The Adivasi issue, therefore, is a national issue for all people who have been seriously concerned about making a more humane, pluralistic, equitable, democratic and just society. This might have been the reason why the Jesuits and Jesuits-run research institutions and initiatives in India have pioneered and consistently focused on to defending the Adivasis ethno-territorial rights enshrined in numerous legislations and constitutional provisions. For instance, Fr. John Baptist Hoffman, a German Jesuit missionary/social worker in Ranchi during late 1800s, was instrumental in promulgating the significant 1908 Chhotanagpur Tenancy Act (CNT) which restricts land transfer from Adivasi ethno-territories in Jharkhand to non-Adivasis. Thereafter, several significant studies have been undertaken by several committed Jesuits especially on land alienation and development induced displacement and allied processes of impoverishment of the Adivasis in India.
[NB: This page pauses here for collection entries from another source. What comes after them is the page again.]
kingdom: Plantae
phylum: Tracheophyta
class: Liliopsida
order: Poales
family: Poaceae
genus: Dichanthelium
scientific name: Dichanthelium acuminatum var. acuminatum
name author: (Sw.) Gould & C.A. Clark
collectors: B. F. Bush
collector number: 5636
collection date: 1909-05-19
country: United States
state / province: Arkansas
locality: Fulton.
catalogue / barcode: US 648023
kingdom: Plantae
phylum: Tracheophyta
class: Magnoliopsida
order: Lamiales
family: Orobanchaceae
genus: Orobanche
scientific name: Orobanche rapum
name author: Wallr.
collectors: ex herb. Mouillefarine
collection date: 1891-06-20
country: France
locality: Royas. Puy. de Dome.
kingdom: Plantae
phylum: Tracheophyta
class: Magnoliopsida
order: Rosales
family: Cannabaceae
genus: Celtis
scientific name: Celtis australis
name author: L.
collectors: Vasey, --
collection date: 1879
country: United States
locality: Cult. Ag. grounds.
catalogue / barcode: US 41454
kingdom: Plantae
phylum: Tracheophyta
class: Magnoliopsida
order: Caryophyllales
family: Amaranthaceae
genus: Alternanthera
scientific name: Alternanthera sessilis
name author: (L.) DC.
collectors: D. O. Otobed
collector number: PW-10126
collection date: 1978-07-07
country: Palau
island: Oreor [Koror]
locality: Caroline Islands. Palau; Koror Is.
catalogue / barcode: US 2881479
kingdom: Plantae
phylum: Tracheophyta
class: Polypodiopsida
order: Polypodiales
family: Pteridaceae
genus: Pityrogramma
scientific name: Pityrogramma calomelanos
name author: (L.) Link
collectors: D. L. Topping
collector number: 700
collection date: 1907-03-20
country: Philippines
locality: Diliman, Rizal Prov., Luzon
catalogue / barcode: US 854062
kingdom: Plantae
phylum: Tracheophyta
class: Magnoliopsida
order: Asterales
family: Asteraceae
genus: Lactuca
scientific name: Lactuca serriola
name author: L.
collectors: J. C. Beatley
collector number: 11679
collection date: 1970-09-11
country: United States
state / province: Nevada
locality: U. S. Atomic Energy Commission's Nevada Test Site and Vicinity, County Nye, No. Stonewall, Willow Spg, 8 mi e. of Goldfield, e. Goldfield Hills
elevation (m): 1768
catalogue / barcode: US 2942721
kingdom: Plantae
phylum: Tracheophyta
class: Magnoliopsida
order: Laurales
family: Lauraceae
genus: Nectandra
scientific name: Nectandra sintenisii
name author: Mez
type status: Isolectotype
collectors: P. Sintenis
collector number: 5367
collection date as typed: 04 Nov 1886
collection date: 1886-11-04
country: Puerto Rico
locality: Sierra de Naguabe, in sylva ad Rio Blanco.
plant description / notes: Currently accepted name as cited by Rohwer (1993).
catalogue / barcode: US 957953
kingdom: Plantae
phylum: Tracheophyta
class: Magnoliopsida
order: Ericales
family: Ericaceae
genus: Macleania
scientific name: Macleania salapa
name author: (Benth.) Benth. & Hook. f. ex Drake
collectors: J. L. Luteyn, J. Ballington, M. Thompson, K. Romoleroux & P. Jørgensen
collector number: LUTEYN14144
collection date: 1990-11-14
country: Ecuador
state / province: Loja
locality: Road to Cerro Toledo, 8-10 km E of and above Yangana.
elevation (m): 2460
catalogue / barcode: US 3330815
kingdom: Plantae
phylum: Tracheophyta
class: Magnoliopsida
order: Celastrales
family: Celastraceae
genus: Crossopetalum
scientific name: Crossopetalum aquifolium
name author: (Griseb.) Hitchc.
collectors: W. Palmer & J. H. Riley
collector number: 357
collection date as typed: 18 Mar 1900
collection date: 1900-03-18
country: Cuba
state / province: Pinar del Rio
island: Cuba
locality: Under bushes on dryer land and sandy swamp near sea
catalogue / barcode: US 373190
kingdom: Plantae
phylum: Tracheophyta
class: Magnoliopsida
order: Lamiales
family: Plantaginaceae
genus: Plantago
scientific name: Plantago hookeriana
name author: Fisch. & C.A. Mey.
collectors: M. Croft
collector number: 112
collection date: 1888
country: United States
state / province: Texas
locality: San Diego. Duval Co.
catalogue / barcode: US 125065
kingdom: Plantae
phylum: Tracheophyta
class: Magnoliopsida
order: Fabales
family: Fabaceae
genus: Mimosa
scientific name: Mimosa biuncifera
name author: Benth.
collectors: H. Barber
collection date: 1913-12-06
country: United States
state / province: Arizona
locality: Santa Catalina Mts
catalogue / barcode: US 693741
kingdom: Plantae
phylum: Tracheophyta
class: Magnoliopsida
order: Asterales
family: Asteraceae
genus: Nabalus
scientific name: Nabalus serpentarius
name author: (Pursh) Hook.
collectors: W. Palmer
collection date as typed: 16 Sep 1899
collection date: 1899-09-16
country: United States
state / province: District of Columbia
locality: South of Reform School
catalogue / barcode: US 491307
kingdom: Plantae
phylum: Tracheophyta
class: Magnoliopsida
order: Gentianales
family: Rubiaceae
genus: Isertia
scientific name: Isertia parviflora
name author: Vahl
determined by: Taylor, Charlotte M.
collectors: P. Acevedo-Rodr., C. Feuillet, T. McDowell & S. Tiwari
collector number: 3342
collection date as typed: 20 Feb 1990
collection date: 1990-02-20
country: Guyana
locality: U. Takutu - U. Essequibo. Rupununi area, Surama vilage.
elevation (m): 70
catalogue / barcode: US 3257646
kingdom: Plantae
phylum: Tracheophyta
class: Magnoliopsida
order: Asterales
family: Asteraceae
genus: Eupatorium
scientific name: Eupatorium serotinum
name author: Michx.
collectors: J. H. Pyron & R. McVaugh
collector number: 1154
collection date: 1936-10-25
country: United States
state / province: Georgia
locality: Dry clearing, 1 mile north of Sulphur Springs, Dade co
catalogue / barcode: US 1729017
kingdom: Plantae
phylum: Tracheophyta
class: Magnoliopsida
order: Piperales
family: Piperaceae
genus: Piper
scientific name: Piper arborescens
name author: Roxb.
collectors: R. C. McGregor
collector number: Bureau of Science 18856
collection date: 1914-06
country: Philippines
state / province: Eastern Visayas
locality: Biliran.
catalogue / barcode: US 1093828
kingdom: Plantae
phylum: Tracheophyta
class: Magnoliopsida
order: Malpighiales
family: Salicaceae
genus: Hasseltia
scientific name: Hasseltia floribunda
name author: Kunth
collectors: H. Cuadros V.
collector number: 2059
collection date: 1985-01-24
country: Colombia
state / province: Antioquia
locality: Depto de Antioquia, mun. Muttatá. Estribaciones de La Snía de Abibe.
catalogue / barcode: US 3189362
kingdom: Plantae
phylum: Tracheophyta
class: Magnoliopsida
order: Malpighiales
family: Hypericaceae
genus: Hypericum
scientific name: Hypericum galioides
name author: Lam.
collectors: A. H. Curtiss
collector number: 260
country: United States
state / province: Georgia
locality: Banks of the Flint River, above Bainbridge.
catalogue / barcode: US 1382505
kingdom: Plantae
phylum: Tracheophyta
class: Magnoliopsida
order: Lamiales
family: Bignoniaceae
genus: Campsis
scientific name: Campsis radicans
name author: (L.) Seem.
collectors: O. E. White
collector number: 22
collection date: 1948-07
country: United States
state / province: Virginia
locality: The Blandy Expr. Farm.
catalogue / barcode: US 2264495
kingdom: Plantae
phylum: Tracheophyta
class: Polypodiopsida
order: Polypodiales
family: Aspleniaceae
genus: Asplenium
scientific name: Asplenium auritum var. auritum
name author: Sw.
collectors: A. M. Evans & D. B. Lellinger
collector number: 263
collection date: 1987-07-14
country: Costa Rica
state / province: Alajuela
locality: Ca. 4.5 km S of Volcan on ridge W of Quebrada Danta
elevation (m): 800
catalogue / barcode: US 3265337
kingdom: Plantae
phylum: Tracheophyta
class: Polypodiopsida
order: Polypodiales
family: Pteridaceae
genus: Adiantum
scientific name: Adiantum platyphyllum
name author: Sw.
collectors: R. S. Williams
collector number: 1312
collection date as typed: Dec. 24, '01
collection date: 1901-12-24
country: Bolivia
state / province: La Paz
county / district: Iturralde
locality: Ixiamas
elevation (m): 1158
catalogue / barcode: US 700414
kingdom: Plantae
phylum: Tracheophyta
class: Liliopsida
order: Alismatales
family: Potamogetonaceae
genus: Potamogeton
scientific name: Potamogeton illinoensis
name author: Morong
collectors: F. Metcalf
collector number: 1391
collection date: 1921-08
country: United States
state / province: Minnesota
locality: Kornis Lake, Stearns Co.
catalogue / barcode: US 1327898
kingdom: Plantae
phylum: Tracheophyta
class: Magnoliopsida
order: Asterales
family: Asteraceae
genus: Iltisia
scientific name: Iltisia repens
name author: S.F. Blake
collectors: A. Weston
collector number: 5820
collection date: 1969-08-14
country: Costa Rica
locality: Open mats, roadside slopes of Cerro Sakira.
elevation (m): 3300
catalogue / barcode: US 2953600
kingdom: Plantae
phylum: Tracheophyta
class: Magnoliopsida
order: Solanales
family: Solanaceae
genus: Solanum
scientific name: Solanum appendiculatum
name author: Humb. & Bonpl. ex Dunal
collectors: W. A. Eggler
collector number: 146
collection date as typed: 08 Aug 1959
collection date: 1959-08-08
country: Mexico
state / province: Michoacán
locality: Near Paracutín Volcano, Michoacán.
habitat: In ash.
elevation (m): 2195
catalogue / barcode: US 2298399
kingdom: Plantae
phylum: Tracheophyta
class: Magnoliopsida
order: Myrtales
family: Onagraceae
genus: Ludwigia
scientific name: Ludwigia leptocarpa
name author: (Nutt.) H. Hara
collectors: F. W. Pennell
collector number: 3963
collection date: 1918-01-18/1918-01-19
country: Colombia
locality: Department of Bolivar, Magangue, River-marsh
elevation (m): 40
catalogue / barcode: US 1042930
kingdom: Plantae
However, much more remains to be done in this regard especially when the last seven decades of development and educational policies and schemes thereof, have focused more on incorporating the Adivasis into the colonial civic order rather than empowering them by affirming their constitutional and human rights.

1 Although G.S. Ghurey was projected as an acclaimed sociologist during the 1950s, he has done only three days of fieldwork during his entire career; the rest of the materials of evidence that supported his arguments were based on British colonial records.

2 Žižek, S. (2012) ‘The Apostate Children of God’, Outlook Magazine, 20 August.